Submitted to: New Phytologist
Publication Type: Peer reviewed journal
Publication Acceptance Date: 10/22/2005
Publication Date: 12/8/2005
Citation: Hart, J.J., Welch, R.M., Norvell, W.A., Kochian, L.V. 2005. Zinc effects on cadmium accumulation and partitioning in near-isogenic lines of durum wheat that differ in grain cadmium concentration. New Phytologist. 167:391-401. Interpretive Summary: Durum wheat grown in the Great Plains of North America can accumulate excessive levels of the toxic heavy metal cadmium (Cd), which occurs naturally in some soils of that region. In order to ensure the safety and marketability of this important crop, it is vital to understand the physiological mechanism(s) behind Cd accumulation in durum grains. Cultivars of durum wheat that differ significantly in grain Cd levels have been developed by standard breeding techniques. Two of these near-isogenic lines that are genetically identical except for the differential Cd-accumulation trait, were employed in an effort to identify the function of the gene(s) that confers differential Cd accumulation. Results of these experiments show that there was no difference between isolines in uptake of Cd from soil into roots. There was a significant difference between isolines in the ability to move Cd from roots to shoots, with the low grain Cd accumulating isoline retaining more Cd in roots. Analysis of Cd storage in roots revealed that all root Cd was bound as a complex with phytochelatins (PCs), molecules previously shown to bind heavy metals in plant roots. There was no difference between isolines in the capacity for Cd storage in roots, nor was the ability to synthesize PCs a limiting factor in either isoline. These results suggest that the ability to store Cd is not the basis for differential Cd grain accumulation. Rather, movement of Cd from cell to cell in roots or transport of Cd into the vascular tissue leading to shoots are more likely to be responsible for differential Cd accumulation in durum wheat. The study also provided evidence that PCs may be involved with the ability of root cells to regulate levels of zinc, an essential micronutrient in plants and animals.

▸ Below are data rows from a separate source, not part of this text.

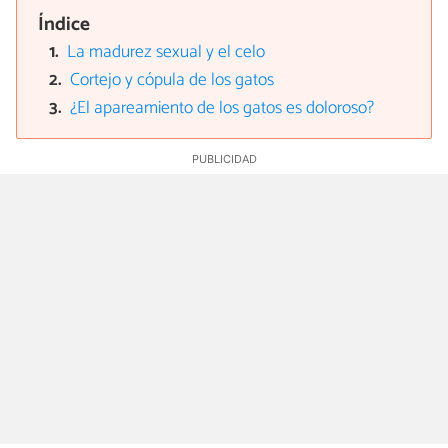
Índice
La madurez sexual y el celo
Cortejo y cópula de los gatos
¿El apareamiento de los gatos es doloroso?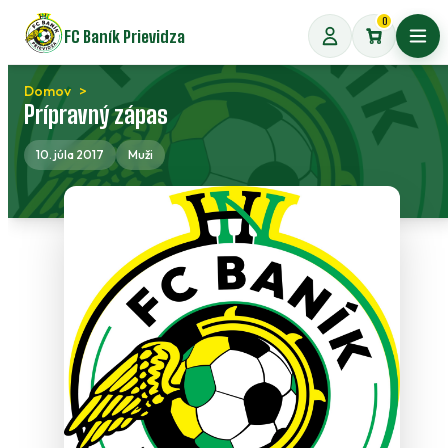
Preskočiť
0
FC Baník Prievidza
na
Otvo
obsah
Domov
Prípravný zápas
10. júla 2017
Muži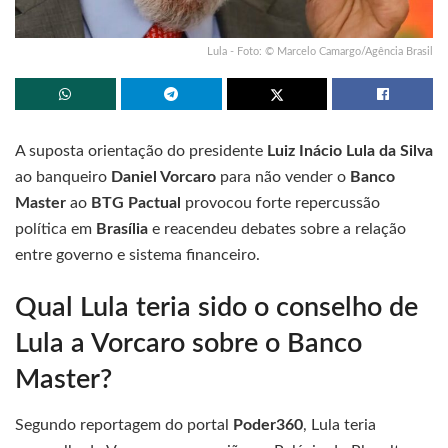
Lula - Foto: © Marcelo Camargo/Agência Brasil
A suposta orientação do presidente
Luiz Inácio Lula da Silva
ao banqueiro
Daniel Vorcaro
para não vender o
Banco
Master
ao
BTG Pactual
provocou forte repercussão
política em
Brasília
e reacendeu debates sobre a relação
entre governo e sistema financeiro.
Qual Lula teria sido o conselho de
Lula a Vorcaro sobre o Banco
Master?
Segundo reportagem do portal
Poder360
, Lula teria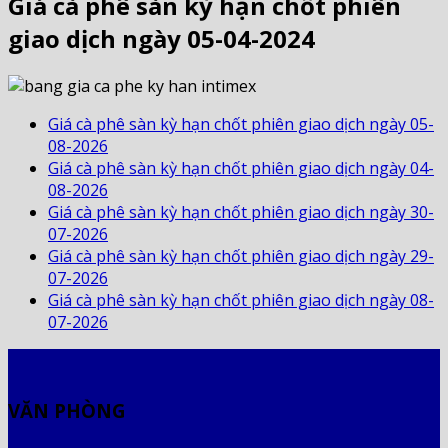
Giá cà phê sàn kỳ hạn chốt phiên
giao dịch ngày 05-04-2024
Giá cà phê sàn kỳ hạn chốt phiên giao dịch ngày 05-
08-2026
Giá cà phê sàn kỳ hạn chốt phiên giao dịch ngày 04-
08-2026
Giá cà phê sàn kỳ hạn chốt phiên giao dịch ngày 30-
07-2026
Giá cà phê sàn kỳ hạn chốt phiên giao dịch ngày 29-
07-2026
Giá cà phê sàn kỳ hạn chốt phiên giao dịch ngày 08-
07-2026
VĂN PHÒNG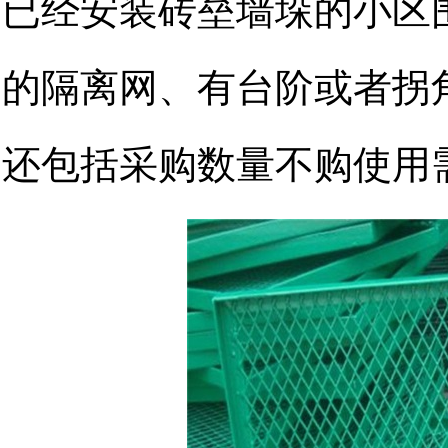
已经安装砖垒墙垛的小区
的隔离网、有台阶或者拐
还包括采购数量不购使用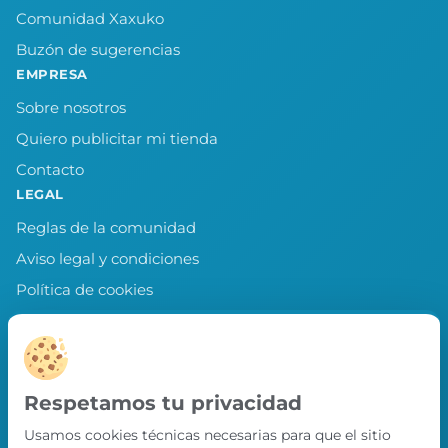
Comunidad Xaxuko
Buzón de sugerencias
EMPRESA
Sobre nosotros
Quiero publicitar mi tienda
Contacto
LEGAL
Reglas de la comunidad
Aviso legal y condiciones
Política de cookies
Política de privacidad
Preferencias de cookies
LLEVA XAXUKO CONTIGO
Respetamos tu privacidad
Chollos, misiones y recompensas desde
Usamos cookies técnicas necesarias para que el sitio
nuestra APP.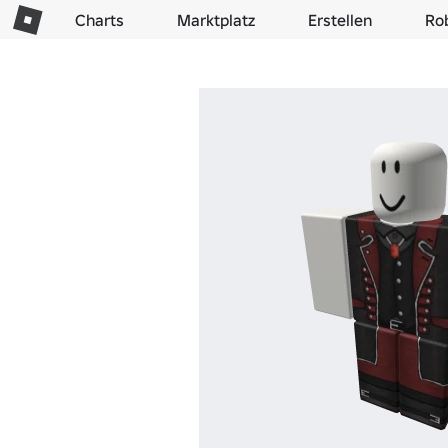
Charts
Marktplatz
Erstellen
Ro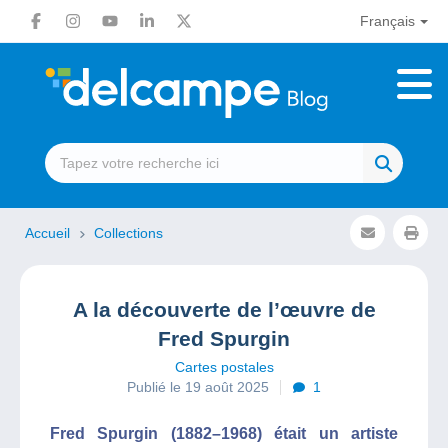
Français
Accueil
Collections
A la découverte de l’œuvre de
Fred Spurgin
Cartes postales
Publié le 19 août 2025
1
Fred Spurgin (1882–1968) était un artiste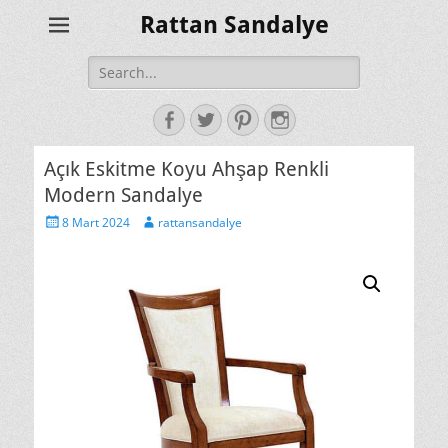
Rattan Sandalye
Search
for:
Facebook
Twitter
Pinterest
Instagram
Açık Eskitme Koyu Ahşap Renkli
Modern Sandalye
Posted
Author
8 Mart 2024
rattansandalye
on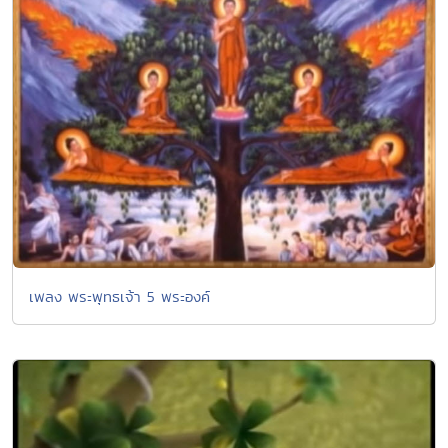
เพลง พระพุทธเจ้า 5 พระองค์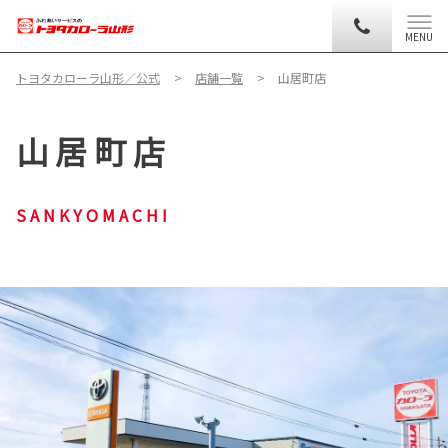
MENU
トヨタカローラ山形／公式
店舗一覧
山居町店
山 居 町 店
S A N K Y O M A C H I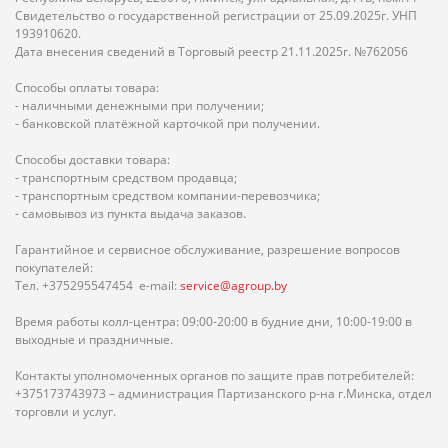
Свидетельство о государственной регистрации от 25.09.2025г. УНП
193910620.
Дата внесения сведений в Торговый реестр 21.11.2025г. №762056
Способы оплаты товара:
- наличными денежными при получении;
- банковской платёжной карточкой при получении.
Способы доставки товара:
- транспортным средством продавца;
- транспортным средством компании-перевозчика;
- самовывоз из пункта выдача заказов.
Гарантийное и сервисное обслуживание, разрешение вопросов
покупателей:
Тел. +375295547454 e-mail:
service@agroup.by
Время работы колл-центра: 09:00-20:00 в будние дни, 10:00-19:00 в
выходные и праздничные.
Контакты уполномоченных органов по защите прав потребителей:
+375173743973 – администрация Партизанского р-на г.Минска, отдел
торговли и услуг.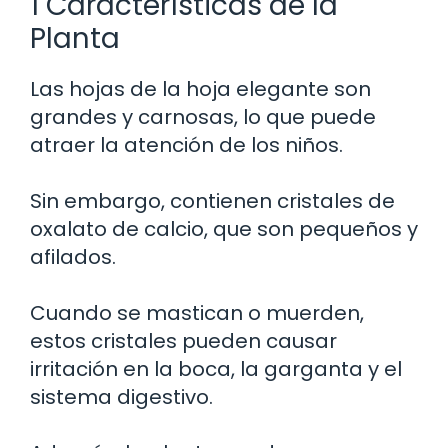
1 Características de la
Planta
Las hojas de la hoja elegante son
grandes y carnosas, lo que puede
atraer la atención de los niños.
Sin embargo, contienen cristales de
oxalato de calcio, que son pequeños y
afilados.
Cuando se mastican o muerden,
estos cristales pueden causar
irritación en la boca, la garganta y el
sistema digestivo.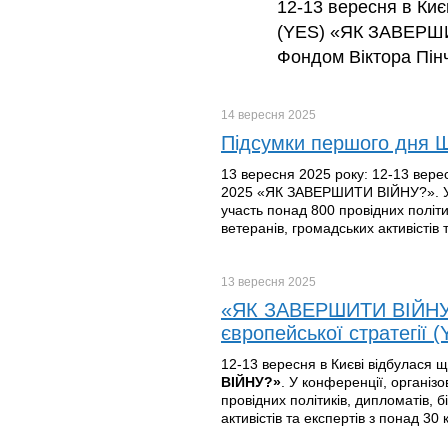
12-13 вересня в Киє
(YES) «ЯК ЗАВЕРШИТ
Фондом Віктора Пінч
14 вересня
2025
Підсумки першого дня 
13 вересня 2025 року: 12-13 верес
2025 «ЯК ЗАВЕРШИТИ ВІЙНУ?». У к
участь понад 800 провідних політи
ветеранів, громадських активістів т
13 вересня
2025
«ЯК ЗАВЕРШИТИ ВІЙНУ?».
європейської стратегії 
12-13 вересня в Києві відбулася щ
ВІЙНУ?»
. У конференції, організ
провідних політиків, дипломатів, 
активістів та експертів з понад 30 к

Technical Abstract: Here, we examined several physiological properties of two near-isogenic lines of durum wheat (Triticum turgidum L. var durum) that differ in grain cadmium (Cd ) accumulation in an effort to identify the function of the gene that confers differential grain Cd levels. Results show that the two isolines did not differ in either time- or concentration-dependent root uptake of Cd, but did exhibit strong differences in translocation and root/shoot partitioning of Cd, with the low grain Cd accumulating isoline showing decreased movement of Cd from roots to shoots. All buffer-soluble Cd extracted from roots of both isolines grown in low Cd solution was in the form of a low molecular weight phytochelatin (PC)-containing complex; 12-16% of root Cd was insoluble. The data suggest that PC synthesis is not a limiting factor in the storage of Cd in roots, and that intercellular movement of Cd through the root and into the transpiration stream is a more likely candidate for the basis of differential Cd partitioning in the two isolines. Root/shoot partitioning of zinc (Zn) was not different between isolines, and Zn was present in the same gel filtration-derived fractions that contained PCs and Cd, suggesting a possible role of PCs in Zn homeostasis in durum wheat roots.